(Supplied records)

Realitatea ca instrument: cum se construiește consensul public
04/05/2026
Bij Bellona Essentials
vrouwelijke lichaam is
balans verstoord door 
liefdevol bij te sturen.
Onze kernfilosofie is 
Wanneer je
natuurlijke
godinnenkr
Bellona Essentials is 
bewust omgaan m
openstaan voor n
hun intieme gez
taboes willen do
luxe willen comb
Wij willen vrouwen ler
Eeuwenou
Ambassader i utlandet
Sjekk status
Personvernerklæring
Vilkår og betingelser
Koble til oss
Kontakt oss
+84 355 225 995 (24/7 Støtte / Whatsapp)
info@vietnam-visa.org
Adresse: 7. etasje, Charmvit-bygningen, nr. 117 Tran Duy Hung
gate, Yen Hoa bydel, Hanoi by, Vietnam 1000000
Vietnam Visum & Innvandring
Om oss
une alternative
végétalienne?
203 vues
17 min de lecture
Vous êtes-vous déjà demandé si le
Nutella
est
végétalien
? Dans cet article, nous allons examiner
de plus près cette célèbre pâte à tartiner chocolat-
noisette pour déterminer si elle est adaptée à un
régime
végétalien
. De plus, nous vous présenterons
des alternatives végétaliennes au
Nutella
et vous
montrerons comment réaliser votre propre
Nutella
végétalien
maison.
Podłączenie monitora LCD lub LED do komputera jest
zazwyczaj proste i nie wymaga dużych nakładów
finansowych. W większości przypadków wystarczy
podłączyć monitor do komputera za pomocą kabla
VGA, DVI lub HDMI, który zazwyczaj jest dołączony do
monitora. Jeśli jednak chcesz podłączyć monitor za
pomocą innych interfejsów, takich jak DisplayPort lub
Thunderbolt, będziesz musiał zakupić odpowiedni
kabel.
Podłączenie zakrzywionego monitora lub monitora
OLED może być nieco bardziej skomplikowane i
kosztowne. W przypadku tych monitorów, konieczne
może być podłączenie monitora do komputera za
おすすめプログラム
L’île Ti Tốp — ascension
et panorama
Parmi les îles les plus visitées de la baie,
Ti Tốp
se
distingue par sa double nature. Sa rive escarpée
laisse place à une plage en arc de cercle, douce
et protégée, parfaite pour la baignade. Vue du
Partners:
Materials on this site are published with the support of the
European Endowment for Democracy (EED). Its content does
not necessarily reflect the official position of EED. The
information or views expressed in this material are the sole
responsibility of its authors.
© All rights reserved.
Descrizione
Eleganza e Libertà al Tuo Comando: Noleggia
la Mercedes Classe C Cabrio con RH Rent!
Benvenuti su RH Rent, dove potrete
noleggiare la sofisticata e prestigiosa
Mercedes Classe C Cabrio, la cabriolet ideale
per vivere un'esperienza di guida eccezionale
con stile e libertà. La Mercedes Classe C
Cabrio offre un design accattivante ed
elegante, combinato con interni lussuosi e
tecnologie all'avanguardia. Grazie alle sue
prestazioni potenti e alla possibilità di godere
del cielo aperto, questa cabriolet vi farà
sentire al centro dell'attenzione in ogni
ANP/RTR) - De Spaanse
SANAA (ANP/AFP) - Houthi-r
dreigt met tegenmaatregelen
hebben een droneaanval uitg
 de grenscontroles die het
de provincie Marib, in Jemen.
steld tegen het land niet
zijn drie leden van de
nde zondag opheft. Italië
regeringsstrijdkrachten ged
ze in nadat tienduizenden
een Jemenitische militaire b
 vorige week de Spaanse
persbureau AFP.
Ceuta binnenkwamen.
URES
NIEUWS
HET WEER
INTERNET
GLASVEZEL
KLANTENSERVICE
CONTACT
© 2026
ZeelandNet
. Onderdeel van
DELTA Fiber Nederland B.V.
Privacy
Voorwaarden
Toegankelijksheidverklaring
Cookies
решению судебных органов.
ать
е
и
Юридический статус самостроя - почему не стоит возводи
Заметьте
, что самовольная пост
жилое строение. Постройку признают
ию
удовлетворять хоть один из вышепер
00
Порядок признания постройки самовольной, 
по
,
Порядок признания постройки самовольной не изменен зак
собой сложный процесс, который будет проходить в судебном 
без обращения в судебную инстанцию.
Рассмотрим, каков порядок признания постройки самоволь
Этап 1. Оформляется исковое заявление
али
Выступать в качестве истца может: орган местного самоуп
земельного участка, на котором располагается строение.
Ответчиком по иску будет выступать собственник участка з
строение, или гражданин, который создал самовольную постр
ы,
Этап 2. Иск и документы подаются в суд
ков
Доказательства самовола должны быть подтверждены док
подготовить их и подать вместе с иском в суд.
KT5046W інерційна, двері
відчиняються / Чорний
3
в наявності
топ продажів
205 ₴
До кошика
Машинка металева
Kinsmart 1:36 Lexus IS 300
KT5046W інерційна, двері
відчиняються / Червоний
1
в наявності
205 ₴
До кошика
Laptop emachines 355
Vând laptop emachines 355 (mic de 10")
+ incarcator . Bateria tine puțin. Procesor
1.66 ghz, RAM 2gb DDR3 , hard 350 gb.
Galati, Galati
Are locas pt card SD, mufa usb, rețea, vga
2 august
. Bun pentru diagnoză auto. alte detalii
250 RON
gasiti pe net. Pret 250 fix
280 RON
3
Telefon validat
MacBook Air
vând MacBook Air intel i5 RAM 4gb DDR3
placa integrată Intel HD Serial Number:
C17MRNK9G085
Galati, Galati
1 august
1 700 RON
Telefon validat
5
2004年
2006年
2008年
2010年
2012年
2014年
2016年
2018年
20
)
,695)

(End Supplied records)

- **Problem to work on**:
Please return only the lines above, starting at the line that has "laisse place à" and ending at the line that has "Descrizione", keeping both and leaving each one unchanged.

- **Solution to this task**:
laisse place à une plage en arc de cercle, douce
et protégée, parfaite pour la baignade. Vue du
Partners:
Materials on this site are published with the support of the
European Endowment for Democracy (EED). Its content does
not necessarily reflect the official position of EED. The
information or views expressed in this material are the sole
responsibility of its authors.
© All rights reserved.
Descrizione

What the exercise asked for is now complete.